## [Assignment]
Turn the stretch of the material from the line containing "直到那时——祝你数据无停机！" through the line containing "实用统计推理的 10 个原则" into a numbered list, one line per item, omitting blank lines.

══════════════════════════════

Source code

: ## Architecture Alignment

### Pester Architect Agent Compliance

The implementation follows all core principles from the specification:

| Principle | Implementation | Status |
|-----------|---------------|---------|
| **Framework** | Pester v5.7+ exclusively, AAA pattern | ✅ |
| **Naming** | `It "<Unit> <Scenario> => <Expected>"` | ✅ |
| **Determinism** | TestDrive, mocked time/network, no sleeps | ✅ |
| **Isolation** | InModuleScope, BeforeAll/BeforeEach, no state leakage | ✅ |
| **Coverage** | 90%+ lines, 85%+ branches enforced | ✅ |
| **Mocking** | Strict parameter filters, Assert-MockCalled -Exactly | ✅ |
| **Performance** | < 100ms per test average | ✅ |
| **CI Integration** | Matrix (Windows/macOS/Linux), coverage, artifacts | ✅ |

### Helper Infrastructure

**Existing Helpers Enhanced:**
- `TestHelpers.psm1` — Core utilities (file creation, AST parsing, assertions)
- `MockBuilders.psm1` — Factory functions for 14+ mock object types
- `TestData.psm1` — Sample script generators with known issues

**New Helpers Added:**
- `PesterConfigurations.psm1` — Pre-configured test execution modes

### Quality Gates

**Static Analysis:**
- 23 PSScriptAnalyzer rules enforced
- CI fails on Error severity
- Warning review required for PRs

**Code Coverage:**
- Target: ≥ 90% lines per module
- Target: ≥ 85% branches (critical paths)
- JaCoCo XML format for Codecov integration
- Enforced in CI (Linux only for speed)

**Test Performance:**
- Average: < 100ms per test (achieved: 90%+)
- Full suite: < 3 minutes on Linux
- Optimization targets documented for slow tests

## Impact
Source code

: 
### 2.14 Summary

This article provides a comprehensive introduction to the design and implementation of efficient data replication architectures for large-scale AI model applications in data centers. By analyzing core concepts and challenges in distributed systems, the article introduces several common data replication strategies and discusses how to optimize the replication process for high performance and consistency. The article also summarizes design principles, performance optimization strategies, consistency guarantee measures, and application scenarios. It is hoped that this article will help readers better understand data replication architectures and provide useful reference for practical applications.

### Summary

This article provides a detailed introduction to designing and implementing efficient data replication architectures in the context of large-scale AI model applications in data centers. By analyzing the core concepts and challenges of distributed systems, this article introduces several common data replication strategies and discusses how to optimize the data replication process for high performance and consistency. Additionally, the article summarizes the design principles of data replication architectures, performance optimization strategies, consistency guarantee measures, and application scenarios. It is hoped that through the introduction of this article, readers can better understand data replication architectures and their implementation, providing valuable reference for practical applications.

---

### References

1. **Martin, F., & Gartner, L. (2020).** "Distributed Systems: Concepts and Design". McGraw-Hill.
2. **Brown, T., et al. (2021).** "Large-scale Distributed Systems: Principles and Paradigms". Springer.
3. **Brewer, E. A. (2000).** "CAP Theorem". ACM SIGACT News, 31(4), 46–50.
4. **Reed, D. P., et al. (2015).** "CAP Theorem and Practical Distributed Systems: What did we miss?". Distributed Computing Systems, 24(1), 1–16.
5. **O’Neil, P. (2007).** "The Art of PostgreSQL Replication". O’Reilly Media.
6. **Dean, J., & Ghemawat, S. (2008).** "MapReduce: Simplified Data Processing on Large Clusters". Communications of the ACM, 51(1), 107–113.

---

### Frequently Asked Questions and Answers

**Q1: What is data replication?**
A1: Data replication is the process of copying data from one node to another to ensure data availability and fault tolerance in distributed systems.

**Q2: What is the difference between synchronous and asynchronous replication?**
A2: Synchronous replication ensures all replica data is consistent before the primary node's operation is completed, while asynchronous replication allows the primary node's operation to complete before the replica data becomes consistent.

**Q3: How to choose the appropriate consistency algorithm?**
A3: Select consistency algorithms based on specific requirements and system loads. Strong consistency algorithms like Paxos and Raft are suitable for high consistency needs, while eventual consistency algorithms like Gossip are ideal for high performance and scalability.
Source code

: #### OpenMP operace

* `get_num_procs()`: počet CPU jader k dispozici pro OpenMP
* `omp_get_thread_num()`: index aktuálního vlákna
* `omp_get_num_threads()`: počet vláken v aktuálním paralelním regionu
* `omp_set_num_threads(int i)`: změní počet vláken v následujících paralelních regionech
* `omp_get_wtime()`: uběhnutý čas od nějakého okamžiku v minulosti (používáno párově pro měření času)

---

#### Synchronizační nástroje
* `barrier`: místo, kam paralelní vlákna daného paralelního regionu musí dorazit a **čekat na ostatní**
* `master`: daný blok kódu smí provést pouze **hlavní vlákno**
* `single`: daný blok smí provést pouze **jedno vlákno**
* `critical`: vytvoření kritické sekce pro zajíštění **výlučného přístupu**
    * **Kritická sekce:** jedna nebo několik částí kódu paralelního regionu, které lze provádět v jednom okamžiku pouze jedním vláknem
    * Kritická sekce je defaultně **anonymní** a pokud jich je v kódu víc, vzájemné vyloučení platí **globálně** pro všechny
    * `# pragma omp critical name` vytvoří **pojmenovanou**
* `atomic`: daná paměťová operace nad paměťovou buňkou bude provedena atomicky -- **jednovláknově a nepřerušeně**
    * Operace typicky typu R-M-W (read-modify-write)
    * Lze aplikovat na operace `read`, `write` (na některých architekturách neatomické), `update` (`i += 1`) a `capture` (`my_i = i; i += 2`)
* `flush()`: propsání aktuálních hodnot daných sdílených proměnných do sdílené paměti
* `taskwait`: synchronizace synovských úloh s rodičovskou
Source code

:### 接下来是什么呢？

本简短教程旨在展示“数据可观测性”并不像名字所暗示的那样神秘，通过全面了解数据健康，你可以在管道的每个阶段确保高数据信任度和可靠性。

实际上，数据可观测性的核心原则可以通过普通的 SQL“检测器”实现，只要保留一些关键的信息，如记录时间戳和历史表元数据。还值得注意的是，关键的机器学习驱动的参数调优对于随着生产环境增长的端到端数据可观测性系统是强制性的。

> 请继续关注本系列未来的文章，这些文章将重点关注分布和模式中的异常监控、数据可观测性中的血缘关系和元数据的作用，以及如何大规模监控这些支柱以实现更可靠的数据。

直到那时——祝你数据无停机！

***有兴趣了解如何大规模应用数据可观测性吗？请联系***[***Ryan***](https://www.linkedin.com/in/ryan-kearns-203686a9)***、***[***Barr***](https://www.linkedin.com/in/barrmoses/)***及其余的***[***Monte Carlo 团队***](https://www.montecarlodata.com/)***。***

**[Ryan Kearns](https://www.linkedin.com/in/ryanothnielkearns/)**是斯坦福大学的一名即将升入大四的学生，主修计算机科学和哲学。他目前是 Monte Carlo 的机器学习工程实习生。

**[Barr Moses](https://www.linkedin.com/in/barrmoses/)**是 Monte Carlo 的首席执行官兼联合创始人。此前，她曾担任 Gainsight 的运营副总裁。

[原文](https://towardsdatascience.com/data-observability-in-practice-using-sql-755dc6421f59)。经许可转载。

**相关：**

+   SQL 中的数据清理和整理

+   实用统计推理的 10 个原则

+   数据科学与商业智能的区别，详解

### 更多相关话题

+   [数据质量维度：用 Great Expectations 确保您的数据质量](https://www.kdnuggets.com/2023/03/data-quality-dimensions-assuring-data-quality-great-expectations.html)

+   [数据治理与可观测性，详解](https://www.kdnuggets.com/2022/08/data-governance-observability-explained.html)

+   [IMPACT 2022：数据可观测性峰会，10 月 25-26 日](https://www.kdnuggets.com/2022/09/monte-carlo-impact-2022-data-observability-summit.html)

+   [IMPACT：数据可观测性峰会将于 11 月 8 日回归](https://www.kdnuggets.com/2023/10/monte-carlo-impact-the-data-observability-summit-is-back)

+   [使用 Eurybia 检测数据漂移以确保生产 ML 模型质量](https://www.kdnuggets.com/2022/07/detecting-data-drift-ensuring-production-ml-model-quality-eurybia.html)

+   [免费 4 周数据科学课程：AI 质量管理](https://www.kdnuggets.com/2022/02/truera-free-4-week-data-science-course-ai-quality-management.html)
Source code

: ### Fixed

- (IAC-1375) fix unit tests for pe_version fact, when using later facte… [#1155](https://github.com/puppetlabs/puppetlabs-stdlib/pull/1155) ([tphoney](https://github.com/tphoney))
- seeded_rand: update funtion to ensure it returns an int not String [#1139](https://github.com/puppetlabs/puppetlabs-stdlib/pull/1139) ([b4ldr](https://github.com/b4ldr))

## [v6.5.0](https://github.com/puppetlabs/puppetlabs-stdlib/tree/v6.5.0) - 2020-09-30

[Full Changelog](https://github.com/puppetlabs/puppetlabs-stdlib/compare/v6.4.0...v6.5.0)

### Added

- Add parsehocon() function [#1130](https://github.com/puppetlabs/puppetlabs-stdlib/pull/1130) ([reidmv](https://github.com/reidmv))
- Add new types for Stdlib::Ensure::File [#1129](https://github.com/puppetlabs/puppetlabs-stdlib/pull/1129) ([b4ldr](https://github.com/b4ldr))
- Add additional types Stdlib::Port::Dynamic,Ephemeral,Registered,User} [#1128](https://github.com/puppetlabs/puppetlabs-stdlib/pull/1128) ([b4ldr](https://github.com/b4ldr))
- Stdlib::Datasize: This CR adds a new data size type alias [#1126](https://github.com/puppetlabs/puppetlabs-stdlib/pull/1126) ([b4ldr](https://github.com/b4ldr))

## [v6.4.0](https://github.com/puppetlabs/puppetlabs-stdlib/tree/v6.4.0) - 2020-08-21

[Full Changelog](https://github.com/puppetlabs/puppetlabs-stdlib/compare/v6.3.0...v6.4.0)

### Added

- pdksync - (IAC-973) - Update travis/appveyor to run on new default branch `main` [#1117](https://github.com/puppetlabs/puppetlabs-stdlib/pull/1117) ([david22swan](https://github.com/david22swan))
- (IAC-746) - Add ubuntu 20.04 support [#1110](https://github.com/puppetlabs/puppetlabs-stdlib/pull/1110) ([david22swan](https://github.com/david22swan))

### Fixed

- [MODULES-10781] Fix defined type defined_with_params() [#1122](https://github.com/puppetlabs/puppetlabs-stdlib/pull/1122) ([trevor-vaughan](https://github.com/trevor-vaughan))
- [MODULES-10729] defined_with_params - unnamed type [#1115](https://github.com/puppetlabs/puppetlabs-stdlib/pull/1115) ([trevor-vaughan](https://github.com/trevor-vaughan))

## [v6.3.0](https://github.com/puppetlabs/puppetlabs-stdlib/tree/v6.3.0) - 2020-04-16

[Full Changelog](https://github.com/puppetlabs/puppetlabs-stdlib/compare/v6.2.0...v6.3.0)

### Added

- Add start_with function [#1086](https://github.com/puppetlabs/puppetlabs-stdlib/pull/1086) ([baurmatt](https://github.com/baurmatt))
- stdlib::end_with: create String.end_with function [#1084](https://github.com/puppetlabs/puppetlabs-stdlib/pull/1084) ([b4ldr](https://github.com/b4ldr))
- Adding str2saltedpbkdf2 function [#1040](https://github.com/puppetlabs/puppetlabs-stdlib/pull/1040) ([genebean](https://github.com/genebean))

══════════════════════════════

## [Answer to the exercise]
1. 直到那时——祝你数据无停机！
2. ***有兴趣了解如何大规模应用数据可观测性吗？请联系***[***Ryan***](https://www.linkedin.com/in/ryan-kearns-203686a9)***、***[***Barr***](https://www.linkedin.com/in/barrmoses/)***及其余的***[***Monte Carlo 团队***](https://www.montecarlodata.com/)***。***
3. **[Ryan Kearns](https://www.linkedin.com/in/ryanothnielkearns/)**是斯坦福大学的一名即将升入大四的学生，主修计算机科学和哲学。他目前是 Monte Carlo 的机器学习工程实习生。
4. **[Barr Moses](https://www.linkedin.com/in/barrmoses/)**是 Monte Carlo 的首席执行官兼联合创始人。此前，她曾担任 Gainsight 的运营副总裁。
5. [原文](https://towardsdatascience.com/data-observability-in-practice-using-sql-755dc6421f59)。经许可转载。
6. **相关：**
7. +   SQL 中的数据清理和整理
8. +   实用统计推理的 10 个原则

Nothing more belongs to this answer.